とはいえこの甘い対応もカラスが独断でしているだけで、城に着いたら死神さんに折檻されるかもしれないが。
それとも死神だから折檻ではなく、もっと私の思いもよらない方法で仕置きをするのだろうか。
そう思うと自然と身体が震えたが、だからといって血を止められるわけでもないので、私はただ狼車に揺られていた。

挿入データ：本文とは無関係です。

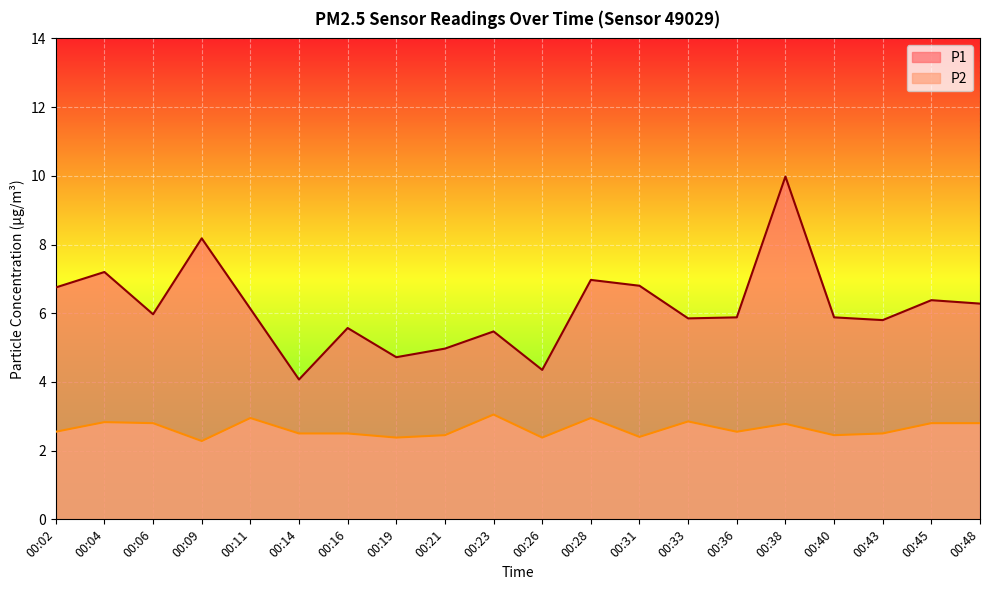

True or false: P1 has a value of 5.8 at 00:33.

True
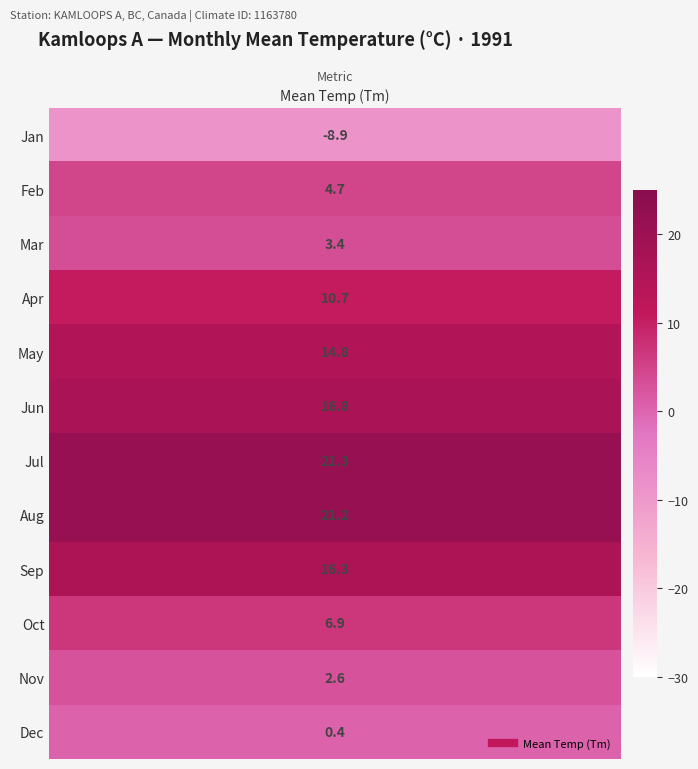

The Jan series shows 7.0 at 4. True or false?

False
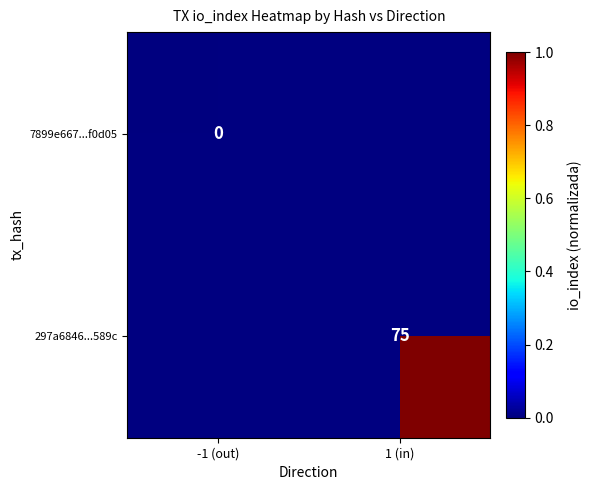

Is it true that 297a6846...589c equals 27 at 1 (in)?

False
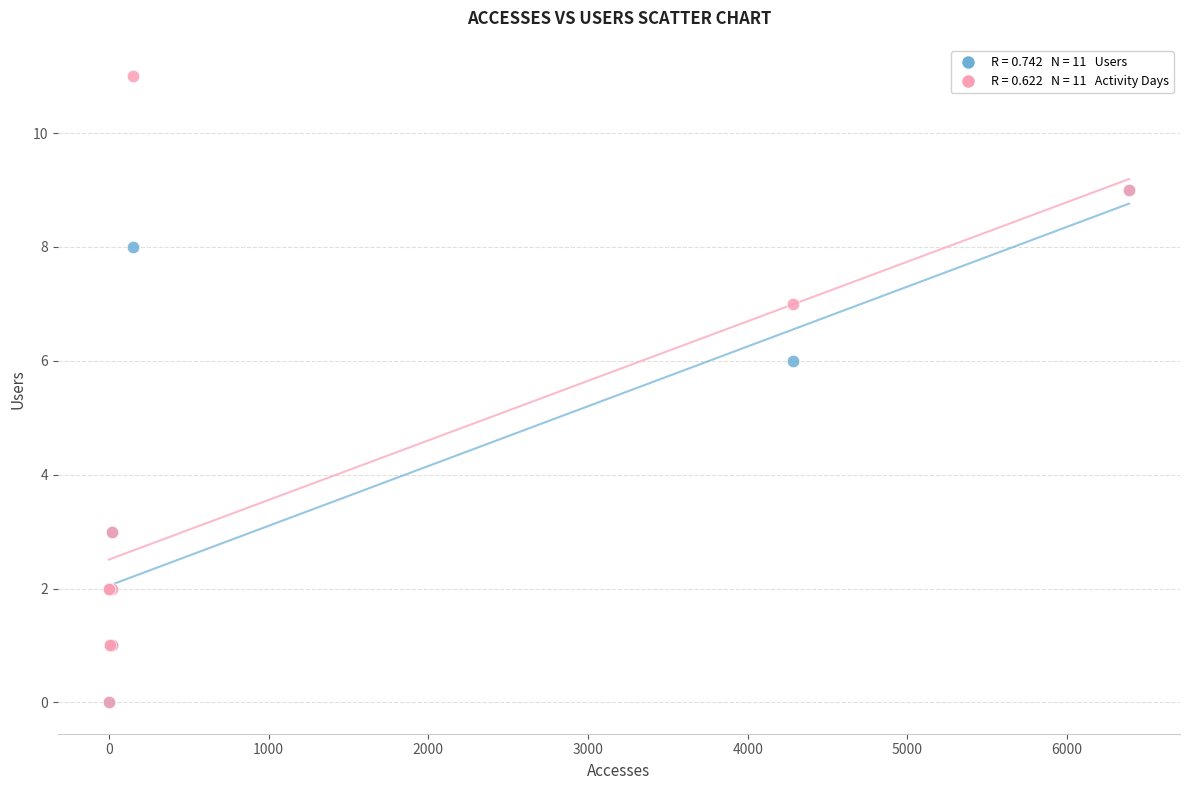

Across all series, what Y value is closest to 5?

6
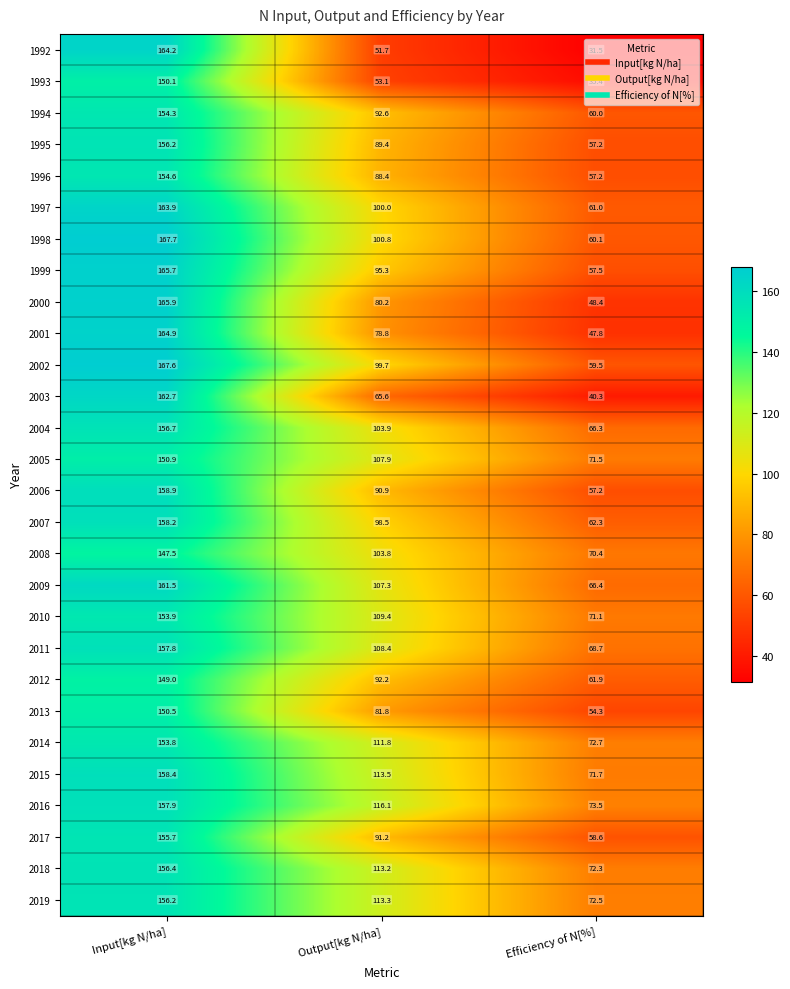

What is the sum of all 2019 values?

342.0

しばらく狼車に揺られていると、狼車の中で一緒に揺られていたカラスが不思議そうに私のことを見つめていた。
「どうかしましたか?」
「あの、クレア様。一つ質問をしたいのですが……あのとき、どうして笑っていたのですか? あの男に捕まってしまったとき。もうダメだと思ったはずなのに」
カラスの言うあのときとは、先程の、森の目前でジャンに捕まったときのことだ。
「もうダメだと思ったからですよ」
「どういう意味ですか?」
「辛いときこそ笑わないと。それが人間の強さってやつですから」
これが私の持論であり信念でもある。
辛い状況を何でもないことのように笑うのが、攻撃用の牙も爪も持たない人間の戦い方だ。